BEGIN Excerpt provided

Last month, German divers scanning the Baltic seafloor for abandoned fishing nets happened upon a rare piece of history: a strange contraption with keys and a rotor, rusted and covered in algae but relatively intact.
“A colleague swam up and said: [T]here’s a net there with an old typewriter in it,” lead diver Florian Huber tells the DPA news agency.
Similar to a typewriter, the device was indeed used for sending messages—in this case, of a dangerous and clandestine variety. As Agence France-Presse reports, the group’s find is a rare Enigma cipher machine used by Nazi Germany to transmit encrypted military communications during World War II.
The divers found the machine off the coast of northeast Germany in the Bay of Gelting, which is part of the Baltic Sea. On assignment for the World Wildlife Foundation (WWF), the team had been using sonar technology to scan for “ghost nets,” or abandoned fishing nets that pollute the oceans and pose a deadly threat to fish, seabirds and other marine mammals, per a statement.
As Huber notes, the group’s sonar equipment often detects strange objects on the seabed.
“I’ve made many exciting and strange discoveries in the past 20 years,” he tells Reuters. “But I never dreamt that we would one day find one of the legendary Enigma machines.”

END Excerpt provided
BEGIN Records

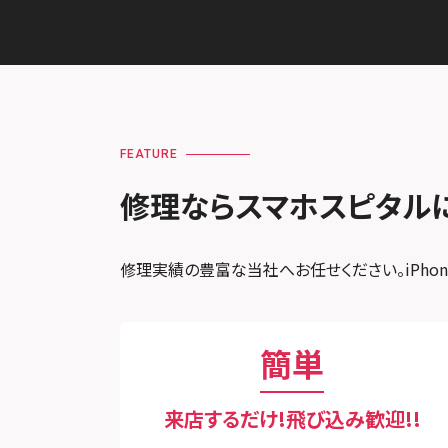
FEATURE
修理ならスマホスピタル
修理実績の豊富な当社へお任せください。iPhone
簡単
来店するだけ!飛び込み歓迎!!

END Records

● Tasks for this exercise:
A – Name each news agency that the Enigma find article cites as a source.
B – Answer these from the Enigma find article:
(i) In which bay did the divers find the machine?
(ii) What did the team's sonar scan for on the WWF assignment?
(iii) Over how many years does Huber say he has made many exciting and strange discoveries?

● Answers to each task:
A –
DPA
Agence France-Presse
Reuters

B –
(i) The Bay of Gelting
(ii) "Ghost nets," or abandoned fishing nets
(iii) 20 years